Alternative Erweiterung:
Vom linken Stauseeufer erreicht man über einen schmalen Pfad und dann weiter über einen Wirtschaftsweg die geteerte Verbindungsstr. Raßberg-Manzenberg. Dort wenden wir uns links; es geht bergwärts. Am Dorfplatz in Manzenberg (große Linde) gehen wir zunächst rechts und dann –vor der Engstelle- links hinunter. Vorbei an einer Holzhütte kommen wir wieder auf einen Feldweg. Er führt uns in zwei 90-Grad-Linksbögen hinunter zur Wolfschädlmühle.

„Reptilien-Runde“ (RW 5)

Rundweg um Denkhof, Länge 6,3 km

festes Schuhwerk empfohlen (nicht kinderwagentauglich)

Dieser Weg führt uns rund um den Höhenrücken von Denkhof (Hauptort der ehemaligen Gemeinde Nirsching) und dem Ort Windpassing, begrenzt im Westen von der Erlau und im Osten vom Steinmüllerbach. Auf windgeschützen, sonnigen Flächen leben zahlreiche Schlangen und Reptilienarten wie z.B. Kreuzotter, Ringelnatter und Co.
Besonderheiten: Eine aus einem Baumstamm geschnitzte „Riesenschlange“ kann man in der Kothmühle bewundern. Unterhalb des Weilers Hof steht die sog. „Muttertanne“.

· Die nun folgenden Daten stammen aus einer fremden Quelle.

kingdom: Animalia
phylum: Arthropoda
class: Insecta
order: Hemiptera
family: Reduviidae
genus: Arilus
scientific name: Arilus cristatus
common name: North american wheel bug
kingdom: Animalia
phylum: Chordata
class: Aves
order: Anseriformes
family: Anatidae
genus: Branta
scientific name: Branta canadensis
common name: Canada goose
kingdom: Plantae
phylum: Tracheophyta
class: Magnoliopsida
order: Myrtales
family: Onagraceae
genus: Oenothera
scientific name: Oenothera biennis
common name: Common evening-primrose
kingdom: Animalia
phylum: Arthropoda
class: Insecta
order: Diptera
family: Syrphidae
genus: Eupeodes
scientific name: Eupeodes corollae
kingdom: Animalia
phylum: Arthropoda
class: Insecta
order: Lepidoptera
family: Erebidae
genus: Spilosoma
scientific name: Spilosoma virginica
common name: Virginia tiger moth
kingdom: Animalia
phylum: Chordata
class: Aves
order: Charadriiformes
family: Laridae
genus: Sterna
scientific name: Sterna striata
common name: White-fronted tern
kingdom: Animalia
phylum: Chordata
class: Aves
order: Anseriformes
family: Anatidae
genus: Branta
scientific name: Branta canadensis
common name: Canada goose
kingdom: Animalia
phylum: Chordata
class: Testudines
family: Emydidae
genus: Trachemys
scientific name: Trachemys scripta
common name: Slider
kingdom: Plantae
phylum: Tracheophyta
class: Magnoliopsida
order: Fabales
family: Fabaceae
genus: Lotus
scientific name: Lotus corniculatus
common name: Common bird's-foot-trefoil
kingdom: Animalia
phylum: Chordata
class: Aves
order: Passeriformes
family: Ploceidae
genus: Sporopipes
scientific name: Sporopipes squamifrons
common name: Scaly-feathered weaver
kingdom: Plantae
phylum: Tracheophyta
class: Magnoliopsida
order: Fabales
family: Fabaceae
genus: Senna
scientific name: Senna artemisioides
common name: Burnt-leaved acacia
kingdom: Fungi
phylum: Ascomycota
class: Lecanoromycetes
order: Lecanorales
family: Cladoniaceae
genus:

Wir starten in Denkhof am Kirchplatz. Von der 1914 geweihten Pfarrkirche St. Laurentius führt nordwestlich eine Straße zwischen Wirtshaus und Kindergarten hinaus auf den Wiesenbuckel; steil bergab geht’s hinunter ins Erlautal. An der Weggabel der ebenen Strecke folgend, kommen wir am Damm-Wildgehege vorbei zur Kothmühle (Vorsicht beim Überqueren der Kreisstraße!). Bergwärts führt uns nun ca. 50m oberhalb des Sägewerks rechts ein Weg hinein in den Wald, den wir durchqueren. Auf der Talstraße abwärts –vorbei an der Kläranlage Denkhof- bleiben wir vor der Erlaubrücke auf der linken Flussseite. Vor dem starken Anstieg der Gemeindestraße, biegt rechts ein unbefestigter Feldweg Richtung Erlau ab. Geradeaus durch den dunklen Fichtenwald überqueren wir einen Bachlauf und wandern danach steil hinauf zum Weilerort Hof (Achtung beim Queren der Kreisstraße). Auf der Gemeindestraße wandern wir weiter den bergauf zum Ort Windpassing, den wir in west-östlicher Richtung durchqueren. [Eine Extrarunde empfiehlt sich auf den mit 530 M.M. zweithöchsten Berg der Gemeinde, den man über den Weg neben dem Rinderstall erreicht; dort herrlicher Ausblick hinüber nach Büchlberg und der darüberliegenden Alpenkette!] An der östlichen Ortsausfahrt überqueren wir die Kreisstraße; danach geht es den geteerten Betriebsweg –an einer Streuobstwiese- links bergab. Ungefähr in der Mitte des Nordhangs biegt nach links ein unbefestigter Feldweg ab. Durch den Buschrain und einem welligen, schlussendlich nach oben führenden Wiesenweg erreicht man die Gemeindestraße von Obersölling. Auf dieser bergseits ca. 50m (Schafweide links/Wildgehege rechter Hand) biegen wir rechts in eine Hofeinfahrt ein. Zwischen Neu- und Altbau des Damm-Wildzüchters Wolf marschieren wir nun den Waldrand entlang und gelangen so auf die Verbindungsstraße Sölling-Denkhof. Nur mehr ein paar Schritte und wir sehen vor uns den „lächelnden Kirchturm“ und damit unserem Ausgangspunkt Denkhof.

Alternative Erweiterung:
Es ist auch möglich, den Weg von der Kläranlage bergauf zu folgen; hier kommen wir durch die Ortschaft Germannsberg. Oberhalb der Ortschaft liegt das Großbaugebiet von Denkhof, durch das wir nach Überqueren der Kreisstraßen-Kreuzung und über die „Germannsbergstr.“ zurück zur Ortsmitte kommen.